Osun State Governor, Senator Ademola Adeleke, has openly welcomed calls for a probe by Nigeria's anti-corruption agencies into a controversial staff audit report that allegedly uncovered thousands of ghost workers in the state's public service.
Consultant's Allegations and Government's Rebuttal
The call for investigation was made by the consulting firm, Sally Tibbot Limited, which accused the Adeleke-led government of failing to implement recommendations from a report it submitted on June 27, 2024. The firm claimed the audit revealed 8,452 ghost workers on the state payroll. It also criticized the state for setting up a review committee that faulted its findings and decried the government's reluctance to pay the N600 million cost of the audit.
However, the state government, through the Commissioner for Information and Enlightenment, Kolapo Alimi, had earlier dismissed the allegations. In a statement on Friday, the government described the consultant's press briefing as "a subtle blackmail" to force a "fraudulent" report on the state. It claimed a re-verification exercise revealed a massive inflation in the number of alleged ghost workers, with many of those flagged proving to be legitimate employees.
Adeleke's Stance: Probe the Inherited Payroll
Responding through his spokesperson, Olawale Rasheed, on Saturday, Governor Adeleke stated he welcomed the invitation to the Economic and Financial Crimes Commission (EFCC) and the Independent Corrupt Practices Commission (ICPC) to review the audit. He, however, made a crucial clarification, asserting that the audit focused on the payroll inherited from his predecessor, Adegboyega Oyetola.
"Our administration did not and has not expanded the personnel and payroll structures inherited from the last administration," the governor's statement read. "Moreover, what was audited was the payroll and personnel structure under Oyetola’s administration."
Adeleke positioned himself as a protector of workers, stating he should be commended for rejecting the consultant's recommendations to lay off legitimate staff for the firm's "personal gain." He emphasized that his administration stopped a likely fraud while trying to clean up the system.
Mounting Suspicion and the Way Forward
The state government's earlier statement raised further concerns about the consultant's motives. It alleged that the company's fee was tied to the amount of money it claimed to save the state, suggesting the high ghost worker count was driven by greed.
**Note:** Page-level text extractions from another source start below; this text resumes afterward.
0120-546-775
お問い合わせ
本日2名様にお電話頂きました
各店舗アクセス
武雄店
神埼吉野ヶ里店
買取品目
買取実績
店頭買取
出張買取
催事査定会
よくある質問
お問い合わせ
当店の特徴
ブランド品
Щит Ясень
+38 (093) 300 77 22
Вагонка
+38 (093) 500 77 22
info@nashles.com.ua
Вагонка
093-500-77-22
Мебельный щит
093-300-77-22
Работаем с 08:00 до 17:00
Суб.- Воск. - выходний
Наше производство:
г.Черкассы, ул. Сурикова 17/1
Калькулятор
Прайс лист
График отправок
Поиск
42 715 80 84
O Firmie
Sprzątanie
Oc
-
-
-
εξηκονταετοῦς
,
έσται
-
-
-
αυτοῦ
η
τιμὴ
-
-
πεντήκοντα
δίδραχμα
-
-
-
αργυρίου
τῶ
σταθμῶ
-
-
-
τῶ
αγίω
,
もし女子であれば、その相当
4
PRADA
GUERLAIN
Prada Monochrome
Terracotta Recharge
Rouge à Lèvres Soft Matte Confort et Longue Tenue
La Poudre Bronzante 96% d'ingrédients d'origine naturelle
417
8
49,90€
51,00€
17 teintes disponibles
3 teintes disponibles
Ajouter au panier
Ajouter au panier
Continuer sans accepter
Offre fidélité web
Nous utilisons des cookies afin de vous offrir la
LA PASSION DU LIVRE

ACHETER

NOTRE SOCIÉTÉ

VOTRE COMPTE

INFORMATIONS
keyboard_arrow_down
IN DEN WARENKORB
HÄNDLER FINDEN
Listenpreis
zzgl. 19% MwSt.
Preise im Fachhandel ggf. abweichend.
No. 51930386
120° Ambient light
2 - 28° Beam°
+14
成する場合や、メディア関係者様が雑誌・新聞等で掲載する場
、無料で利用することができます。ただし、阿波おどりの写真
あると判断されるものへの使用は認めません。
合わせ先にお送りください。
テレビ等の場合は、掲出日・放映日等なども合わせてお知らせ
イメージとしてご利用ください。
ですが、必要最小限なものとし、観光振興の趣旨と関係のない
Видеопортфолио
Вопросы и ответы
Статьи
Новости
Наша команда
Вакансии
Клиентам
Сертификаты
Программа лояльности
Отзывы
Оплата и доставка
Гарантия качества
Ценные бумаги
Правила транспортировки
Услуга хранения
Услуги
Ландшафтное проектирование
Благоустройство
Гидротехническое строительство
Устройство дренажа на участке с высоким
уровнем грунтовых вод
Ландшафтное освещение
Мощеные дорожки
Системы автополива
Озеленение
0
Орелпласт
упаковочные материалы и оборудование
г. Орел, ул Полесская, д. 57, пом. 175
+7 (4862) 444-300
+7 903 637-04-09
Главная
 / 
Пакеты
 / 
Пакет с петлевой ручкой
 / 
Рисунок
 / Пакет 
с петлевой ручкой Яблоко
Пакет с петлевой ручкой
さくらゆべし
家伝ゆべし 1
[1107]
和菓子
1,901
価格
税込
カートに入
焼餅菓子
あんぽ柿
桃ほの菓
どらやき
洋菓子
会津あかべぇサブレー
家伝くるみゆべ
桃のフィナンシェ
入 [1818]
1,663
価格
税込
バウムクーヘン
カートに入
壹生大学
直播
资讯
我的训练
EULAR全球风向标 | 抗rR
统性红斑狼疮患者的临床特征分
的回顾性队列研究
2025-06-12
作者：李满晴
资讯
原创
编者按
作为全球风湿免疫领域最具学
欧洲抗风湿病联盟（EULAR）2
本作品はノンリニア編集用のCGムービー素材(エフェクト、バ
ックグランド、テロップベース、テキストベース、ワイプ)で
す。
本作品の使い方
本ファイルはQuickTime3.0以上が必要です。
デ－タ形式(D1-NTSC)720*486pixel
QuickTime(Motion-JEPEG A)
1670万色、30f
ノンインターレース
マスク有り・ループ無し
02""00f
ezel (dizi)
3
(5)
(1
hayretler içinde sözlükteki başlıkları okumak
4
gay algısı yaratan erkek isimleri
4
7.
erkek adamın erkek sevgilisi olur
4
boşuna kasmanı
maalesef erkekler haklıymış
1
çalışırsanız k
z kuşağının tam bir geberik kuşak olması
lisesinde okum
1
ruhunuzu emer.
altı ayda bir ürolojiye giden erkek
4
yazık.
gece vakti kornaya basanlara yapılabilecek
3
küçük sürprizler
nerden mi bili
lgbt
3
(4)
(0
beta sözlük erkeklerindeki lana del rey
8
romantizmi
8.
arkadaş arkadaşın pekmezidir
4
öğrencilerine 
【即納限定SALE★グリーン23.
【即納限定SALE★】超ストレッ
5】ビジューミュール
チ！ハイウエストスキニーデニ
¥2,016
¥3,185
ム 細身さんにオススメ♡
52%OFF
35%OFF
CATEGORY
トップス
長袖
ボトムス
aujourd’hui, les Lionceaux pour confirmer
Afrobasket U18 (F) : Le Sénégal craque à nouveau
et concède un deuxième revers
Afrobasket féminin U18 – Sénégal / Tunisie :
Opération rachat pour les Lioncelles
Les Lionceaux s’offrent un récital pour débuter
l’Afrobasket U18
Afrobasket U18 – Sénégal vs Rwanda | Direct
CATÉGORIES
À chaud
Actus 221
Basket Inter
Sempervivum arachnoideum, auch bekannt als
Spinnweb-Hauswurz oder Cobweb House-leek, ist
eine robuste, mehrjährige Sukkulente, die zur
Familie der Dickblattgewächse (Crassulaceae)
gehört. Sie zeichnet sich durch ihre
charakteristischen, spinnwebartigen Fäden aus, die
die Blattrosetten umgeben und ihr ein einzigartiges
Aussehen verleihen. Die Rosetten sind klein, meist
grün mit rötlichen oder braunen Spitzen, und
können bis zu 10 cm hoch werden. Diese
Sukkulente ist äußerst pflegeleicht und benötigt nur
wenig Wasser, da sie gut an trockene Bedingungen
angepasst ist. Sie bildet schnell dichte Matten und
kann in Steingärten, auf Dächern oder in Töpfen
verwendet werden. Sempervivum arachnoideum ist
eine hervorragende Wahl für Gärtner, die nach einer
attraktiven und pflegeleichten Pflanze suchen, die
The government also criticized the audit process for its high-handedness and the deliberate exclusion and maltreatment of staff.
Governor Adeleke concluded his statement with a direct challenge, saying, "Let the Oyetola administration officials brace up for the exercise." This sets the stage for a potential investigation that could scrutinize the financial and personnel records of the previous administration, turning the consultant's call for a probe into a politically charged examination of past governance.